[BioRuby] BioRuby Digest, Vol 110, Issue 1

Francesco Strozzi francesco.strozzi at gmail.com
Fri Mar 6 15:12:28 UTC 2015


Hi Chris,
no it doesn't run as a deamon, if you want to submit jobs through Torque,
Pipengine creates the runnable scripts and then connects to a submission
node through SSH, where it will issue the submission commands
automatically. So the impact on the infrastructure is minimal, you can
install Pipengine on a server where you have less restrictions and it
should work. You need of course to have common shared folders among your
working server, the submission node and the cluster nodes, but this should
be a fairly common configuration, I guess.

Cheers
Francesco

--
Francesco Strozzi



On Thu, 5 Mar 2015 at 22:07 Fields, Christopher J <cjfields at illinois.edu>
wrote:

> Francesco,
>
> Just curious, does this run as a daemon and launch jobs from a submission
> node, or use Torque job dependency system?
>
> Would be pretty nice if it’s the latter.  Almost every pipeline tool I see
> uses the daemon approach (from a submission node) or requires jobs
> submissions from the worker nodes.  The latter two approaches don't work on
> clusters where you can’t run long tasks on the head node (no daemon), have
> no access to a submission node, or the worker nodes are locked down w/ no
> network access, all of which describe our local cluster setup :P  Something
> that’s unfortunately out of our hands.

### [Material provided]
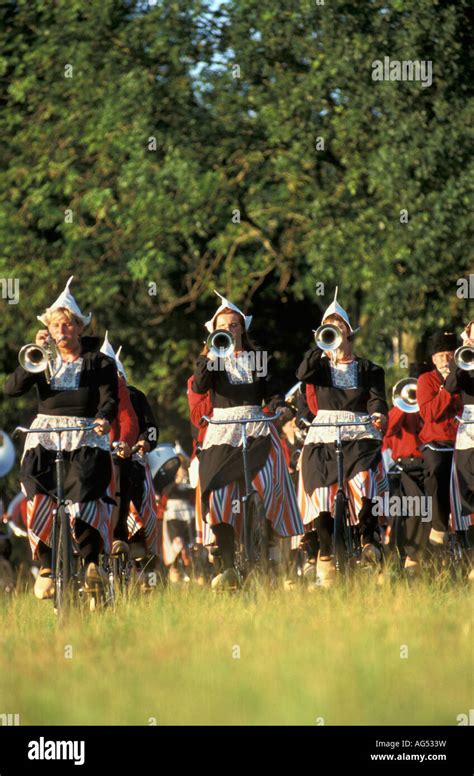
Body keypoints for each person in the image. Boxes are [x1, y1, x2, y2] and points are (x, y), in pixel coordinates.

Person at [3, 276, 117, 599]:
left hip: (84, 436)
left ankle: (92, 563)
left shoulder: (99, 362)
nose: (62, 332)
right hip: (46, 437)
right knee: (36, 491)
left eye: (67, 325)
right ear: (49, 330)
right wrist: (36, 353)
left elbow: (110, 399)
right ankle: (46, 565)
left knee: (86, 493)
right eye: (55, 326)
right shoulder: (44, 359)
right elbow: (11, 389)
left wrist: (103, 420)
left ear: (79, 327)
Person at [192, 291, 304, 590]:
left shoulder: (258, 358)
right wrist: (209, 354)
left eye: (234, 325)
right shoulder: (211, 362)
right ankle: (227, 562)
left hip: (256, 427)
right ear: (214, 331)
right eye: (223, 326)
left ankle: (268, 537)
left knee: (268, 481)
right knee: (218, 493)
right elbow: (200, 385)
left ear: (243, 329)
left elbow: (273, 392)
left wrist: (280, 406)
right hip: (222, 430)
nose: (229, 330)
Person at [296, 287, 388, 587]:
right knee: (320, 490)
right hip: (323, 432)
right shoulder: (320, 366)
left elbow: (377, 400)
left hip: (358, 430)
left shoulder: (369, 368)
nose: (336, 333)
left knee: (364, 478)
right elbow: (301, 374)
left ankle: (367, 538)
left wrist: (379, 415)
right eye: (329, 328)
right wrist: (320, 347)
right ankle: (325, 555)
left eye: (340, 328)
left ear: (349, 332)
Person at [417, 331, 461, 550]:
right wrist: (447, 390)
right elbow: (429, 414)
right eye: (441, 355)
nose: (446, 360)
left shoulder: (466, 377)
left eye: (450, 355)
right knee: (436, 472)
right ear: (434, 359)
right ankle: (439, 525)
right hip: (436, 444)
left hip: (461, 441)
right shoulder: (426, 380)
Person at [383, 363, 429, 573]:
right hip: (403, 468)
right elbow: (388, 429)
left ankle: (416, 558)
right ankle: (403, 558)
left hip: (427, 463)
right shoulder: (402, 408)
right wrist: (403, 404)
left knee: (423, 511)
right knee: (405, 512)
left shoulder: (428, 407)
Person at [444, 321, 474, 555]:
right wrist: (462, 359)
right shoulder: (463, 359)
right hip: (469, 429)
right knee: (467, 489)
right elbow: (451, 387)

--

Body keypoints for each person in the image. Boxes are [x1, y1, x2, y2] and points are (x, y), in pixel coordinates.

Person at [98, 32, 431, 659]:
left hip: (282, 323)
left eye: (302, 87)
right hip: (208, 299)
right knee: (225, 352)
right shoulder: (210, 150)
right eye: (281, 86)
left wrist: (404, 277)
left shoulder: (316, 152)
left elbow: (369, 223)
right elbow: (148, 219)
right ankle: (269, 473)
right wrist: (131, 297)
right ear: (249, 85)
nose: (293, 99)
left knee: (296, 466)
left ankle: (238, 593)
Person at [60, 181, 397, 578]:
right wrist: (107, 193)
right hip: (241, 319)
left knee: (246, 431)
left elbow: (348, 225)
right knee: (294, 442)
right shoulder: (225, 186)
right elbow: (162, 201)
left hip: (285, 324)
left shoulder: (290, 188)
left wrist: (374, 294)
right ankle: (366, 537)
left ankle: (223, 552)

### [Activity]
Please translate this sentence from the Pipengine email thread into Spanish: "You need of course to have common shared folders among your working server, the submission node and the cluster nodes, but this should be a fairly common configuration, I guess."

### [Task response]
Por supuesto, necesitas tener carpetas compartidas comunes entre tu servidor de trabajo, el nodo de envío y los nodos del clúster, pero supongo que esta debería ser una configuración bastante habitual.